Свадьбы (Вакуловская) - страница 8

От этого неожиданного, хотя и тихого голоса Марфа с Палашкой вздрогнули, и когда ответили на приветствие, Груня уже прошагала мимо, держа, как солдат, по швам длинные худые руки с резко выпученными жилами.

— О-хо-хо, до чего ж ее жадность сгубила! — сказала Марфа негромко, чтоб, не дай бог, не услышала удалявшаяся Груня. — Вся счернела от этой жадности. Ни рожи, ни кожи. — И Марфа осуждающе пошевелила чертячьими бровями.

— Не от жадности счернела, а з-за Гната, — возразила ей Палашка. — Не приведи бог такого мужика. Сорок пять годов, а он, знай, в гречку скачет. Сколько она тех окон его полюбовницам побила — все депо застеклить можно, а чего достигла? Чула, он теперь новую полюбовницу завел. Тьфу, кобель нечесаный! Лучше, как я, одной вековать, чем за таким мучиться. Его ж хоть на цепок бери!

— От хорошей женки не скачут, а от такого жадня не вдивительно, — сказала Марфа. — Все ей мало, все ей мало. Потому и Сашку скорей замуж гонит. А девочка хорошая, ей бы погулять да на танцы побегать. Так у Груньки побегаешь! Сама ж и выбрала ей этого байбака.

— Почему, а мне Гриша нравится, — сказала Палашка. — Он с лица не поганый.
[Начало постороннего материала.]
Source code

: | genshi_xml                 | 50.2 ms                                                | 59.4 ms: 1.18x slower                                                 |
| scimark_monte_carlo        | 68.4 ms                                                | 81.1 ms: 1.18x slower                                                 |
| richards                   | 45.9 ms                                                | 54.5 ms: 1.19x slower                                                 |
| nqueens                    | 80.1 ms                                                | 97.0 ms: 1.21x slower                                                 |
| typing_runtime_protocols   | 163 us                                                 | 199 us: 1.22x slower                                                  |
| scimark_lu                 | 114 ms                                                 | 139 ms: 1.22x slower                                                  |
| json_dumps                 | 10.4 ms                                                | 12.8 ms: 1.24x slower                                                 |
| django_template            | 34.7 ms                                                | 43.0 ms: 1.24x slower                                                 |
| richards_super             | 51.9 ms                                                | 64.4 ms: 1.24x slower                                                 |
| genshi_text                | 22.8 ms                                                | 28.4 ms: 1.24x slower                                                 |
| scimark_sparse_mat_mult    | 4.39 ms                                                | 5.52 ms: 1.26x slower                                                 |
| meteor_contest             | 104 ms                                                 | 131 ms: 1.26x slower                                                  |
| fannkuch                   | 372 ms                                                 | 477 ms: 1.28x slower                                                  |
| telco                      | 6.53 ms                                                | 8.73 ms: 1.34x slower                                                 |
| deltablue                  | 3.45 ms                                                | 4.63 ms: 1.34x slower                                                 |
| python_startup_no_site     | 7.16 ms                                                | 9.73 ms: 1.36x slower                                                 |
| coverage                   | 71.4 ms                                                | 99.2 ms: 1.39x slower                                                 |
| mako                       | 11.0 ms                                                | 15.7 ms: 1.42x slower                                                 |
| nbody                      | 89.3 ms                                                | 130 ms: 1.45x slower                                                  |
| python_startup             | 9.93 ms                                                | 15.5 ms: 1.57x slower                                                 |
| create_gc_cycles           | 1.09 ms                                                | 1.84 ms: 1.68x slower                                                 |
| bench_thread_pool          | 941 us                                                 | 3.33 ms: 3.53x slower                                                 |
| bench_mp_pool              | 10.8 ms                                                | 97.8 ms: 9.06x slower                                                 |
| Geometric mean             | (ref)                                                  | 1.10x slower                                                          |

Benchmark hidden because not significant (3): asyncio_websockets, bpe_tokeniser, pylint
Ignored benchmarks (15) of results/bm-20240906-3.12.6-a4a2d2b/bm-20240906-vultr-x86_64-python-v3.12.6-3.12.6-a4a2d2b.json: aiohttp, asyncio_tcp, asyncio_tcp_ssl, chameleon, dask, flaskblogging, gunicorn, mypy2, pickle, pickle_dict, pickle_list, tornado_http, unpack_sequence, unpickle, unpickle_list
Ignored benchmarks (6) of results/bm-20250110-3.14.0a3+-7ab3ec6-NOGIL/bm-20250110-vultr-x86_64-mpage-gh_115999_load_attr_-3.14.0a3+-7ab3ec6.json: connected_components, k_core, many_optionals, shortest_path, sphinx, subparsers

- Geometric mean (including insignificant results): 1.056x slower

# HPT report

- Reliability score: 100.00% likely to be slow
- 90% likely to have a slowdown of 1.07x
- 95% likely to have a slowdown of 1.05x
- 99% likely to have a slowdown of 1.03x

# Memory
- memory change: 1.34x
— Да в голове дырка, — немедленно уточнила Марфа. — Три лета в институт поступает — и чистый провал. Тем и не поганый, что один сын у батьки с маткой. А у тех дом не поганый да сад вон какой здоровенный. Как же Грунька пропустит? Ты со мной не спорь, я ее наскрозь вижу.

— Зачем мне спорить? Я Гришу видала, он хлопчик не хуже Саши. Она беленькая, он потемней, чем не пара?

На этом месте спор их относительно достоинств и недостатков Гриши Кривошея неожиданно прервался, и Марфа с Палашкой недоуменно уставились на густую плакучую иву, росшую в десяти шагах от них. В гущине ивы, ронявшей до земли зеленые плети, пряталась невидимая глазу скамеечка, и оттуда, из гущины, послышались странные звуки: сперва неясное мычание, потом — что-то вроде бормотанья, потом длинный зевок, опять бормотанье и, наконец, — нормальное человечье покашливание. После этого плети ивы раздвинулись, как занавес на сцене, и из зеленого шатра на свет божий вместо шемаханской царицы явился заспанный и помятый Вася Хомут. Он зажмурился от солнца, тряхнул головой, хмыкнул, гмыкнул и открыл глаза. И увидев Марфу с Палашкой, тотчас же направился к ним, сипло и пьяненько говоря:

— Марфа, мамочка, солнышко мое! Палашка, детка моя, радость дорогая! Не обижайтесь на меня. Ну, выпил я, ну, допустим. Ну, поспал чуток на лавочке, а теперь домой иду. Палашка, золотце мое, мамочка драгоценная! Марфа, детка моя, я человек смирный. Я простой строитель, а сегодня получка. И я домой пойду.